Now at last let’s get to what Dr Cowan writes about losing weight! If you are gaining weight, the physiological reality is that you are eating too many carbs. If you are pursuing improved health with a related goal of weight loss, the first step is to adjust your carbohydrate level to be 10 – 20% lower than your activity level so that you are in a slightly underfed state.

If you are not doing any exercise, just sitting around most of the day, you might limit yourself to 45 grams of carbohydrate a day. With 60g as the baseline but consumption of only 45 grams of carbohydrate, your body will have to convert your fat stores into sugar to keep you from getting hypoglycemic. This is in situations where you don’t exercise at all, so it is much better to exercise and have a higher carb consumption.

Intermittent Fasting

I am sure that most of you have heard of intermittent fasting, this type of fasting is said to create an anti-inflammatory, anti-insulin and glucagon rich environment. It is probably the best anti-aging strategy you can adopt and it helps with detoxification.  This type of fasting can also help with weight loss.

If you go 12 hours without eating any food-protein, fat or carbohydrate, we run out of the stored glycogen starch in our liver, which is there to get us through a 12 hour fast.  After 12 hours, the hormonal situation switches over to make glucagon, which signals the body to mobilise the fat and turn that into sugar in the blood.  So, with intermittent fasting the rule is to fast for longer than 12 hours on a consistent basis to mobilise fat and lose weight.  This is called intermittent fasting.

(Note:  If you fast for 12 hours and then eat, that does not do any good, but if you fast for 6 more hours bringing your total fasting to 18 hours, in those final 6 hours you are creating an anti-inflammatory, anti-insulin and glucagon-rich environment.

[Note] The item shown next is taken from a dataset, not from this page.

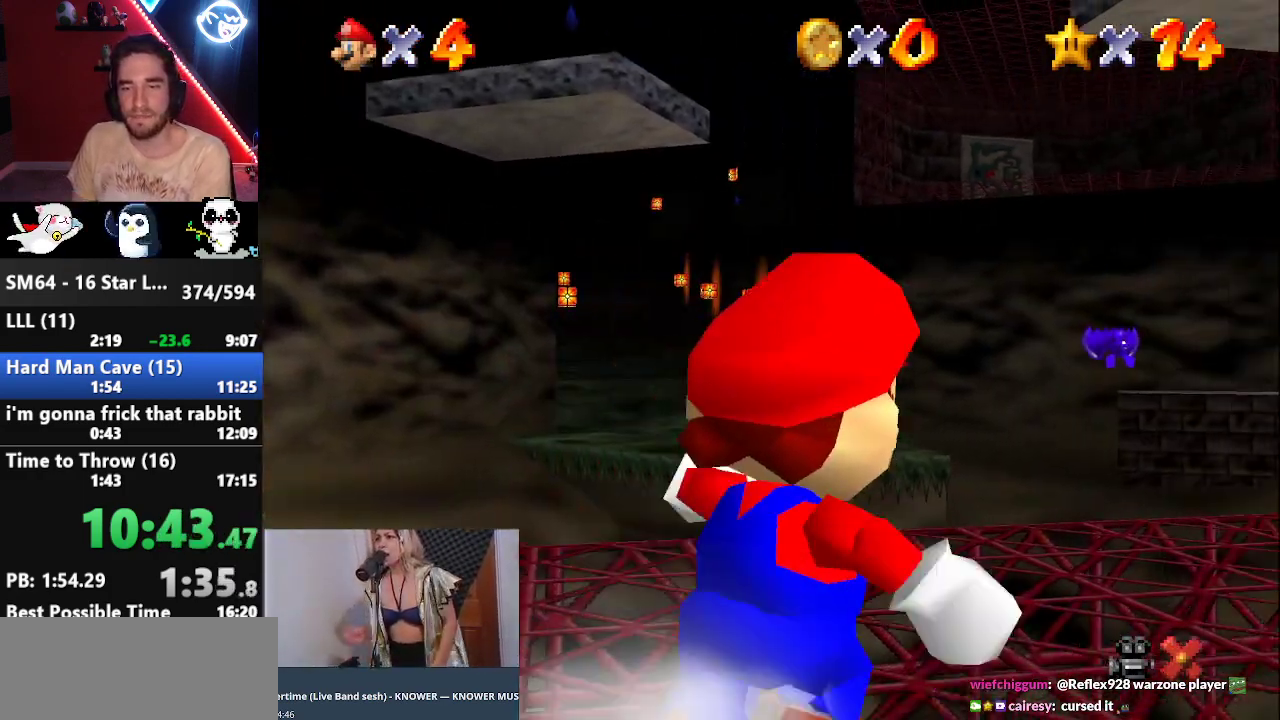
{"buttons": ["A"], "left_stick": "up", "events": [[150, "Z", "down"], [183, "A", "down"], [267, "left_stick", "up"], [300, "Z", "up"]]}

To lose weight you need to do an 18 hour intermittent fast at least 6 days a week. Intermittent fasting is not recommended for people who are underweight or pregnant.

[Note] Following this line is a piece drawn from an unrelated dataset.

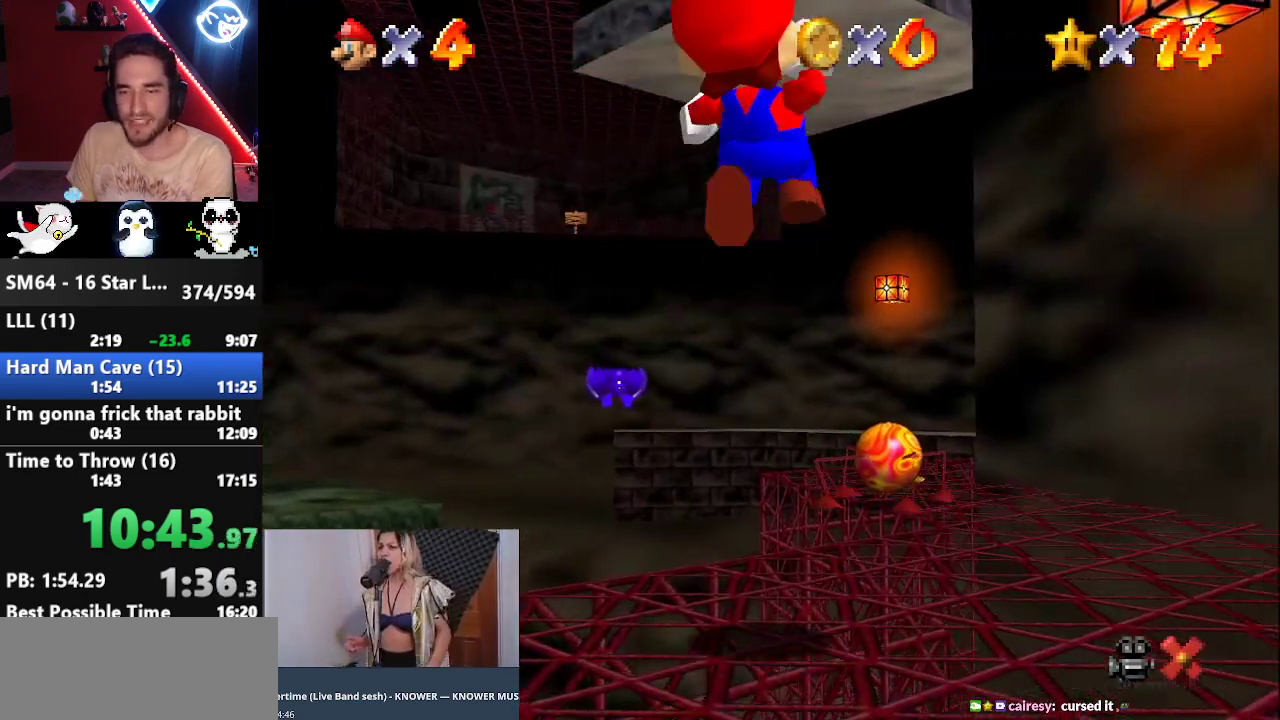
{"buttons": ["A"], "left_stick": "up", "events": []}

There are many ways to do this 18 hour fast.  This depends on your work schedule etc. One way is to stop eating or drinking (except water) from six o’clock in the evening until noon the next day. Another way is to eat a good breakfast, a big lunch at around 1.00 or 2.00pm and then not eat anything until 8.00am (breakfast the next day).

I find this one easy because I sleep most of those hours. You can work out your own schedule.  An 18-hour time frame seems like a good choice because you still get to eat every day. The only thing you can have and does not seem to interfere with the hormonal situation is any kind of caffeinated beverage like black coffee or black tea with pure fat like coconut oil or ghee, but you don’t have to do that.

Build up to 18 hours slowly until you get used to it.

Exercise and movement are very important with helping to build health and losing weight. Do some sort of weight training to build muscle, the more muscle you have, the less restrictive you have to be in your carbohydrate intake because your muscles essentially eat the carbohydrates more than your fat.

Dr Cowan also mentions Wim Hof, otherwise known as ‘The Iceman’ who trains people to withstand cold through abdominal breathing exercises and ice-cold baths or showers. He says that if you regularly immerse yourself in cold showers, you actually will feel warmer most of the time.

In his experience, the process of losing weight entails a restricted carbohydrate diet, intermittent fasting, strength training to improve the integrity of your muscles and a cold shower after your warm one. He explains that if you use these techniques, not only will you be healthy but you will get down to somewhere near your optimal weight.

I agree with this process, I am doing the intermittent fasting and I find it easy. I am also exercising nearly every day.  I have yet to get back to the cold showers!